■ **Saved entries**:
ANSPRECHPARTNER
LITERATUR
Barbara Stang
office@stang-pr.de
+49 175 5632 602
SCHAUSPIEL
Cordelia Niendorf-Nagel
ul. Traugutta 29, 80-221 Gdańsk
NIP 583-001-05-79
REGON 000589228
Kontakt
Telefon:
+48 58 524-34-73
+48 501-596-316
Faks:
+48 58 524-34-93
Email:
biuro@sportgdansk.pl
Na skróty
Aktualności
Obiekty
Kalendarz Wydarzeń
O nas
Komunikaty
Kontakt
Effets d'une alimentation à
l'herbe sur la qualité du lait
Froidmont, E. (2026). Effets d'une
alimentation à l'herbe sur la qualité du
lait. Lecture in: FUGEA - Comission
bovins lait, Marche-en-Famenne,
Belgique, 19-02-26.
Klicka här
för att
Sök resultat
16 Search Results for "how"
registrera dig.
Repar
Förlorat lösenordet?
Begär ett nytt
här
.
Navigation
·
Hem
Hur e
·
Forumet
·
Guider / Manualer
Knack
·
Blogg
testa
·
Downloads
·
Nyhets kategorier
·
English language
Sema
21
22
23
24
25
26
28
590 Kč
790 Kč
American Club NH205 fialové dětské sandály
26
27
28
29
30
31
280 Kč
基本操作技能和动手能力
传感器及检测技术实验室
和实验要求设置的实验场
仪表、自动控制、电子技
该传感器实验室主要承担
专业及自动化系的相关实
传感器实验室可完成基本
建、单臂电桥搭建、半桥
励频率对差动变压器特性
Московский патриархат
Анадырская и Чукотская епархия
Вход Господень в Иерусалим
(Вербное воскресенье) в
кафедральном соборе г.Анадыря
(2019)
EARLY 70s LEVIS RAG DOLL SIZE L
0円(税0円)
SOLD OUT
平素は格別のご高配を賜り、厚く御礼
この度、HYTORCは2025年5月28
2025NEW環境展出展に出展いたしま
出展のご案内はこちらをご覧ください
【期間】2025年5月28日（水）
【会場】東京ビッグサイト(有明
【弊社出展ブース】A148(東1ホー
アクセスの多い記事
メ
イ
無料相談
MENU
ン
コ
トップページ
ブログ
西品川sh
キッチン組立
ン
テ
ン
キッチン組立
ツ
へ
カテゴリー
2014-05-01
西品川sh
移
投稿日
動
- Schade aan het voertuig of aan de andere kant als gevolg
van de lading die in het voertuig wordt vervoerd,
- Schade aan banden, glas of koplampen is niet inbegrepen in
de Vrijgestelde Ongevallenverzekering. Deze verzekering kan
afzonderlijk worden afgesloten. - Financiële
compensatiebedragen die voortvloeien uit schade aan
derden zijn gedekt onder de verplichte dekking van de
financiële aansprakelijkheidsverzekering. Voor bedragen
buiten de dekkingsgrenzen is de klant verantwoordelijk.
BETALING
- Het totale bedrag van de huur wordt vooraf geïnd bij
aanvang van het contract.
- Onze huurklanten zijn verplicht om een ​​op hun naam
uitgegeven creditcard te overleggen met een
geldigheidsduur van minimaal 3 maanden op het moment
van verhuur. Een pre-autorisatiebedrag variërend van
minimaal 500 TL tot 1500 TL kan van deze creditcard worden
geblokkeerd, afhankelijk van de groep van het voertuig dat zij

■ **THE PROBLEM**:
Rewrite the records above, switching each "Kontakt" to "Contact" and keeping every other line unchanged.

■ **REPLY TO THE EXERCISE**:
ANSPRECHPARTNER
LITERATUR
Barbara Stang
office@stang-pr.de
+49 175 5632 602
SCHAUSPIEL
Cordelia Niendorf-Nagel
ul. Traugutta 29, 80-221 Gdańsk
NIP 583-001-05-79
REGON 000589228
Contact
Telefon:
+48 58 524-34-73
+48 501-596-316
Faks:
+48 58 524-34-93
Email:
biuro@sportgdansk.pl
Na skróty
Aktualności
Obiekty
Kalendarz Wydarzeń
O nas
Komunikaty
Contact
Effets d'une alimentation à
l'herbe sur la qualité du lait
Froidmont, E. (2026). Effets d'une
alimentation à l'herbe sur la qualité du
lait. Lecture in: FUGEA - Comission
bovins lait, Marche-en-Famenne,
Belgique, 19-02-26.
Klicka här
för att
Sök resultat
16 Search Results for "how"
registrera dig.
Repar
Förlorat lösenordet?
Begär ett nytt
här
.
Navigation
·
Hem
Hur e
·
Forumet
·
Guider / Manualer
Knack
·
Blogg
testa
·
Downloads
·
Nyhets kategorier
·
English language
Sema
21
22
23
24
25
26
28
590 Kč
790 Kč
American Club NH205 fialové dětské sandály
26
27
28
29
30
31
280 Kč
基本操作技能和动手能力
传感器及检测技术实验室
和实验要求设置的实验场
仪表、自动控制、电子技
该传感器实验室主要承担
专业及自动化系的相关实
传感器实验室可完成基本
建、单臂电桥搭建、半桥
励频率对差动变压器特性
Московский патриархат
Анадырская и Чукотская епархия
Вход Господень в Иерусалим
(Вербное воскресенье) в
кафедральном соборе г.Анадыря
(2019)
EARLY 70s LEVIS RAG DOLL SIZE L
0円(税0円)
SOLD OUT
平素は格別のご高配を賜り、厚く御礼
この度、HYTORCは2025年5月28
2025NEW環境展出展に出展いたしま
出展のご案内はこちらをご覧ください
【期間】2025年5月28日（水）
【会場】東京ビッグサイト(有明
【弊社出展ブース】A148(東1ホー
アクセスの多い記事
メ
イ
無料相談
MENU
ン
コ
トップページ
ブログ
西品川sh
キッチン組立
ン
テ
ン
キッチン組立
ツ
へ
カテゴリー
2014-05-01
西品川sh
移
投稿日
動
- Schade aan het voertuig of aan de andere kant als gevolg
van de lading die in het voertuig wordt vervoerd,
- Schade aan banden, glas of koplampen is niet inbegrepen in
de Vrijgestelde Ongevallenverzekering. Deze verzekering kan
afzonderlijk worden afgesloten. - Financiële
compensatiebedragen die voortvloeien uit schade aan
derden zijn gedekt onder de verplichte dekking van de
financiële aansprakelijkheidsverzekering. Voor bedragen
buiten de dekkingsgrenzen is de klant verantwoordelijk.
BETALING
- Het totale bedrag van de huur wordt vooraf geïnd bij
aanvang van het contract.
- Onze huurklanten zijn verplicht om een ​​op hun naam
uitgegeven creditcard te overleggen met een
geldigheidsduur van minimaal 3 maanden op het moment
van verhuur. Een pre-autorisatiebedrag variërend van
minimaal 500 TL tot 1500 TL kan van deze creditcard worden
geblokkeerd, afhankelijk van de groep van het voertuig dat zij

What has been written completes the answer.